• The records:
+===+
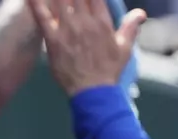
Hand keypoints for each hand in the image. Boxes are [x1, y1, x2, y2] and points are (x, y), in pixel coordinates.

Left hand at [28, 0, 145, 95]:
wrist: (93, 90)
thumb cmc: (109, 70)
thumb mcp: (125, 47)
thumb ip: (131, 26)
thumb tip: (141, 13)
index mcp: (102, 21)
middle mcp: (84, 21)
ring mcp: (68, 29)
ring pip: (60, 1)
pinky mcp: (53, 40)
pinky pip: (43, 17)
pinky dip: (37, 5)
+===+
• Exercise objective: Write the material above out again exactly. Omit every image.

• Exercise answer:
Hand keypoints for each hand in the image. Boxes are [x1, y1, x2, y2] and points are (x, y), in pixel coordinates.

Left hand at [28, 0, 145, 95]:
wrist: (93, 90)
thumb cmc: (109, 70)
thumb mcp: (125, 47)
thumb ip: (131, 26)
thumb tip: (141, 13)
index mcp: (102, 21)
middle mcp: (84, 21)
ring mcp: (68, 29)
ring pip: (60, 1)
pinky mcp: (53, 40)
pinky pip: (43, 17)
pinky dip: (37, 5)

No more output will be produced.